While critique of the medium is a noble approach (that I often employ), it’s another method for interface-ification. A friend teaching at an art school recently complained to me that her students are all interested in creating art that does something. Admittedly, so does this essay, asking art to make itself useful. Art is tasked to be an interface—to transform attention into a more righteous value.
Ultimately, we live in the world we live in. As members of a system constructed and hidden without our input, we’re constantly adding to that record of violence, extraction, and a plethora of dark aims. It’s fucking horrifying that I play on my phone thanks to Congolese cobalt mines and child slavery. We’re no longer encountering art in Benjamin’s age of mechanical reproduction, but rather an age of mechanical culpability. Work produced today is born at a time when our data, bodies, and language are all necessary components of larger systems we have no control over. We write each of our actions into an irrevocable, material ledger on the planet and our fellow humans.
Two weeks after the beginning of the LA fires and the opening of TECHNE, Trump’s inauguration—which saw him flanked by tech CEOs—marked the end of the show. Their technology doubtlessly played a part in all aspects—from creation to installation—of the work shown and the natural disaster. In response, the only thing I can think of doing is creating art they’d hate: art for the archive. Archives are anathemas to interfaces.
Watchdog-like critique of the systems they build is the obvious approach, manifesting as works similar to Angel Nevarez and Alex Rivera’s LowDrone, which appropriate tech tools and fly in the face of their violent backgrounds. Work in this vein directly confronts the ledger damage our tools create. It looks at the hidden costs big tech would rather you ignore. It collects and collates an archive of abuses that corporate actors have no interest in cataloging.

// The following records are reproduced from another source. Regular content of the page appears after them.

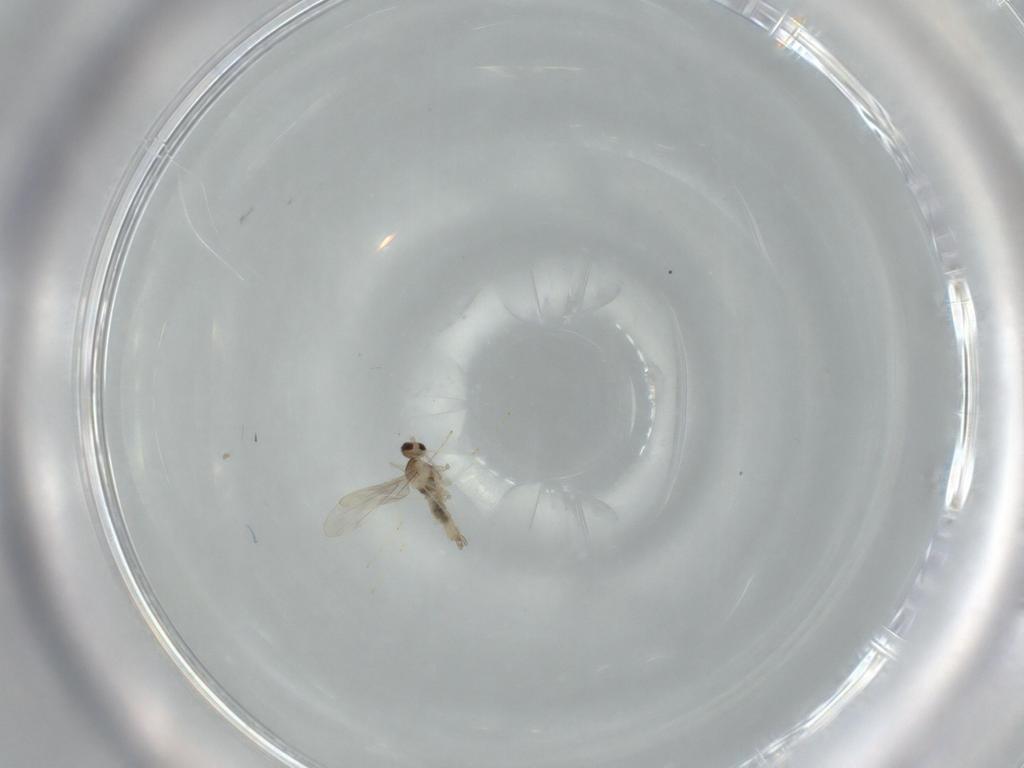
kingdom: Animalia
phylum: Arthropoda
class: Insecta
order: Diptera
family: Cecidomyiidae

While admirable and effective, this approach still lives within the world of the interface. In a rational computational world where everything has a purpose and “there is no alternative,” making nonsense may be the only way to escape the system—to remind ourselves that process is important to production. Another way of saying this is producing work only for the archive.
If the archives are full of byproducts, of the chaos of human creativity, big tech has no interest in them. The Zuckerbergs and Altmans of the world care about usable, exploitable, and efficient products. By creating against the interface, we orient only towards the archive, creating beautiful, meaningful artifacts. This art undermines their profit and reaffirms an illogical humanity, resisting a worldview where purpose and value-creation drive everything.
That can take a variety of forms. Beauty for beauty’s sake is nonsensical. Interpreting the uninterpretable, like in Cory Archangel’s Data Diaries, is nonsensical. Art that says nothing, made for pure fun, is nonsensical. Art that does not perform well on social media is nonsensical. As we trudge along, accumulating a ledger of disturbing techno-fascist footprints, at minimum making sure our output doesn’t oil the machine provides some cold comfort. No more cut-and-dry red-chip interactive interfaces that hollowly proclaim the glory of the computer. Producing for the archive is producing for the sake of art, not the interface, expecting nothing in return.
Regardless, both orientations to the archive (cataloging abuse or non-productive absurdist) undermine the seamless, computerized logic that pervades our culture. Archives acknowledge complexity and meaning outside polished products. Our world does not resemble a sleek, flat Apple Store. It’s messier, weirder, darker, more beautiful, and more human.